Pseudodifferential Models for Ultrasound Waves with Fractional Attenuation
Sebastian Acosta, Jesse Chan, Raven Johnson, Benjamin Palacios
TL;DR
This work develops a pseudodifferential framework for efficient high-frequency ultrasound wave propagation in media with fractional attenuation. By factorizing the wave operator into forward and backward Dirichlet-to-Neumann maps and deriving the leading and higher-order symbols $\lambda^{\pm}$, the authors build wide-angle Padé approximants to construct one-way and two-way sweeping schemes that capture transmission, reflection, and power-law damping. They prove an error bound showing the relative error decays as $\mathcal{O}(\omega^{-1})$ with increasing frequency and Padé order $M$, under mild propagation-angle assumptions, and validate the approach with a proof-of-concept numerical experiment. The method promises a computationally efficient alternative to full-wave methods for biomedical ultrasound, with clear directions for extending to discontinuous media and more advanced discretizations.
Abstract
To strike a balance between modeling accuracy and computational efficiency for simulations of ultrasound waves in soft tissues, we derive a pseudodifferential factorization of the wave operator with fractional attenuation. This factorization allows us to approximately solve the Helmholtz equation via one-way (transmission) or two-way (transmission and reflection) sweeping schemes tailored to high-frequency wave fields. We provide explicitly the three highest order terms of the pseudodifferential expansion to incorporate the well-known square-root first order symbol for wave propagation, the zeroth order symbol for amplitude modulation due to changes in wave speed and damping, and the next symbol to model fractional attenuation.
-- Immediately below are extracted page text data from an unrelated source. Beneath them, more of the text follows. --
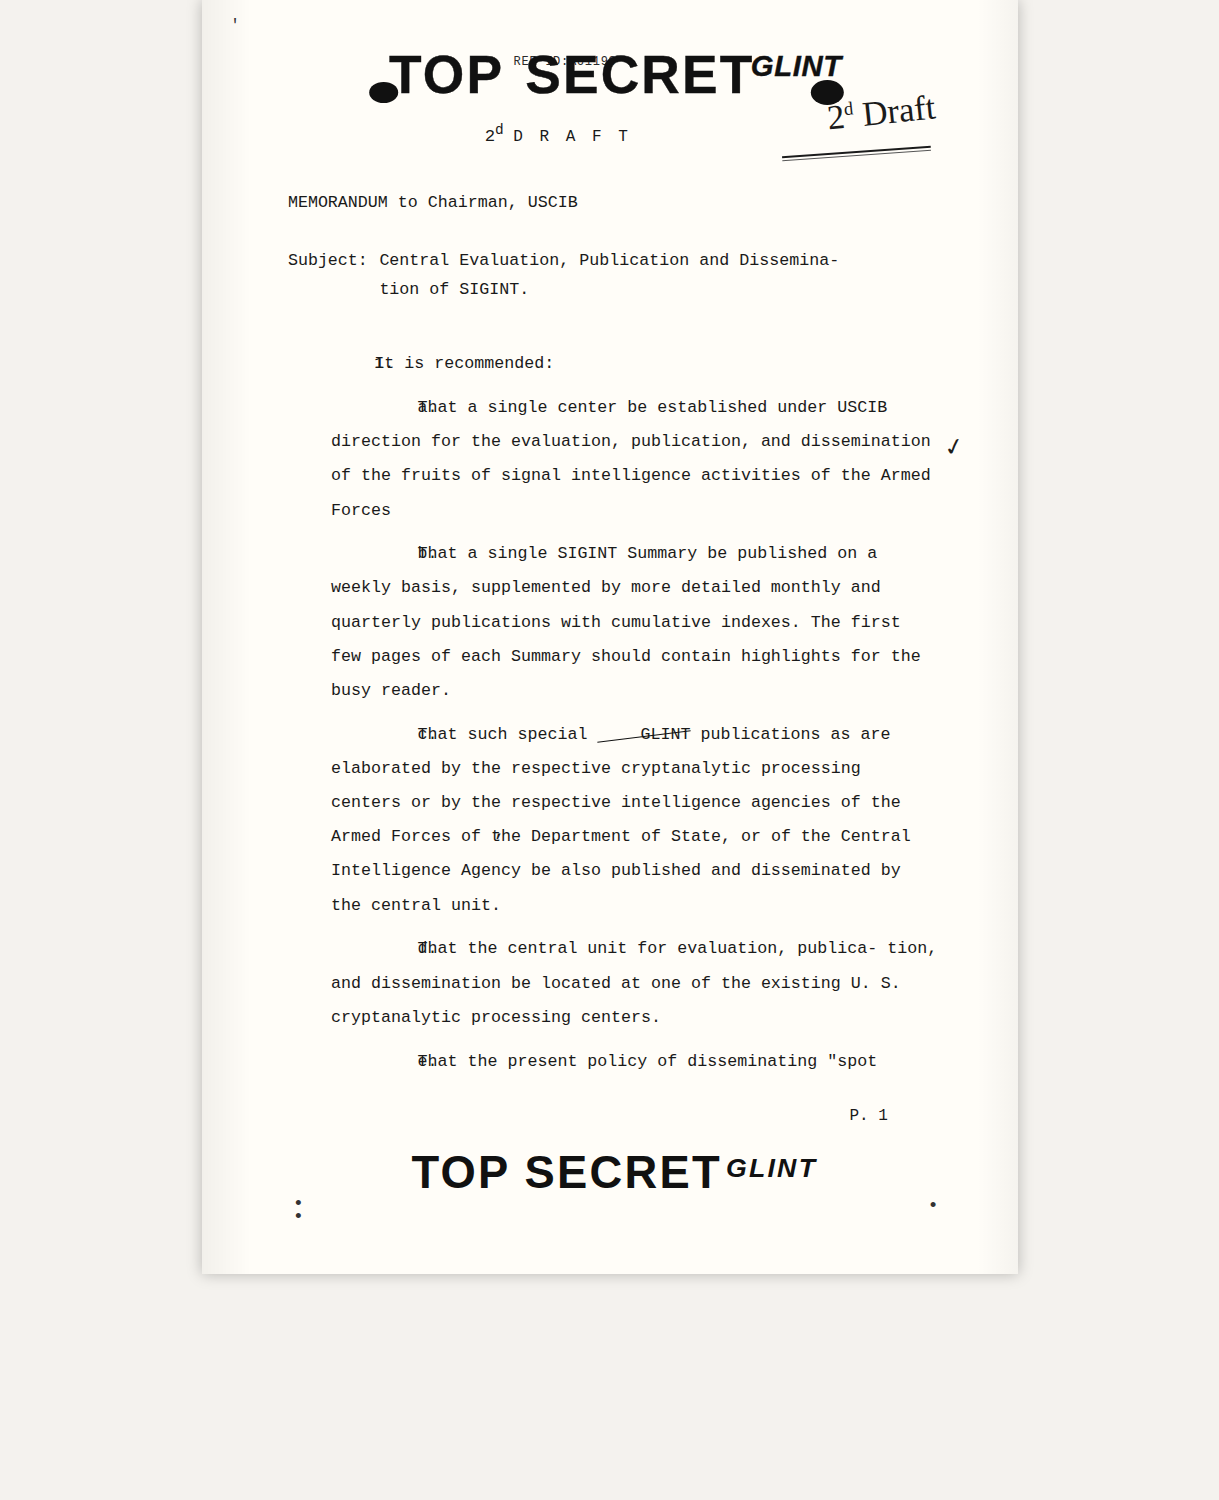'
REF ID:A61199
TOP SECRET GLINT
2d D R A F T
2d Draft
MEMORANDUM to Chairman, USCIB
Subject:
Central Evaluation, Publication and Dissemina- tion of SIGINT.
1. It is recommended:
a. That a single center be established under USCIB direction for the evaluation, publication, and dissemination of the fruits of signal intelligence activities of the Armed Forces ✓
b. That a single SIGINT Summary be published on a weekly basis, supplemented by more detailed monthly and quarterly publications with cumulative indexes. The first few pages of each Summary should contain highlights for the busy reader.
c. That such special GLINT publications as are elaborated by the respective cryptanalytic processing centers or by the respective intelligence agencies of the Armed Forces of the Department of State, or of the Central Intelligence Agency be also published and disseminated by the central unit.
d. That the central unit for evaluation, publica- tion, and dissemination be located at one of the existing U. S. cryptanalytic processing centers.
e. That the present policy of disseminating "spot
P. 1
•
•
TOP SECRETGLINT
•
We also propose wide-angle Pade approximations for the pseudodifferential operators corresponding to these three highest order symbols. Our analysis provides insights regarding the role played by the frequency and the Pade approximations in the estimation of error bounds. We also provide a proof-of-concept numerical implementation of the proposed method and test the error estimates numerically.